You Weren't Hired to Be a Human Linter

It’s 4:30 PM on a Friday, and you just got a notification for a new pull request.

It’s a small change, but as soon as you open it, you see the problem. The UI code is reaching out and grabbing data directly from the database. It’s a classic shortcut. Now, you’re stuck with two bad options:

  1. Let it slide. You tell yourself you’ll fix it later, but you know that’s a lie. You’re just adding to the pile of technical debt you'll have to deal with next month.

  2. Block it. You write that same comment for the tenth time this week: "Please move this logic into a service layer." Now you’re the "bad guy" holding up the release right before the weekend.

Why does this keep happening?

This is the reality for most senior devs. We’ve turned ourselves into "human linters." We spend our most expensive hours policing basic rules that everyone should already know.

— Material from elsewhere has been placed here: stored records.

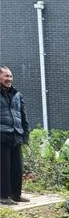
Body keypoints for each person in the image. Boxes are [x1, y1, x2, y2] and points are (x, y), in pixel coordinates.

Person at [0, 66, 30, 205]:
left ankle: (16, 195)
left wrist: (25, 136)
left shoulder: (17, 94)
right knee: (3, 167)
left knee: (17, 167)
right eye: (6, 76)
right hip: (2, 135)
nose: (10, 79)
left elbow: (23, 117)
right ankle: (3, 196)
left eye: (11, 76)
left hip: (16, 135)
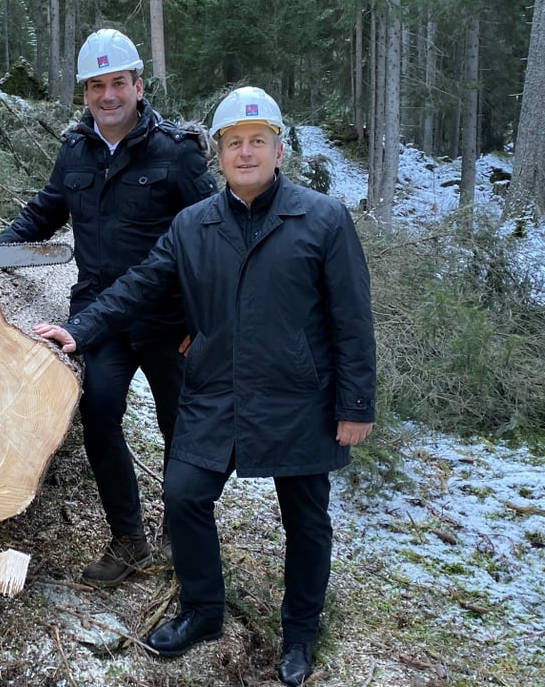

The truth is, your team isn't trying to write bad code. They’re just trying to hit a deadline. The real problem is that we treat software architecture like a campfire story—something we tell new hires and hope they remember. But hope isn't a strategy.

When your rules are only in your head (or buried in a dusty Wiki page), enforcing them becomes manual, slow, and honestly, exhausting.

The "Tax" on your team

Doing this manually hurts your team’s performance in two big ways:

  • It slows everything down. Every hour spent arguing about where a file should go is an hour wasted. That’s "Cycle Time" down the drain.

  • It leads to bugs. Eventually, a reviewer is going to be too tired to notice a mistake. That "quick fix" gets merged, the code becomes a tangled mess, and suddenly you’re getting a 3:00 AM support call because a change in one spot broke something completely unrelated.

Let the machines do the boring stuff

Humans are great at solving complex problems. We are terrible at checking every single line of code for tiny rule violations. Machines, however, are perfect at it.

Instead of being the "Architecture Police," you can automate these rules.

Imagine you use a tool like ArchUnit (for Java) or NetArchTest (for .NET). You can write a simple test that says: "Classes in the Controller folder should never talk to the Repository folder."

You add this test to your GitHub Actions or Jenkins pipeline. Now, if a developer tries to take that Friday afternoon shortcut, the build simply fails.

  • The developer gets instant feedback.

  • The PR stays clean.

  • You don't have to say a word.


If you’re tired of repeating yourself in code reviews, it’s time to stop doing a machine’s job. Let’s start using our brains for building features and let the automation handle the chores.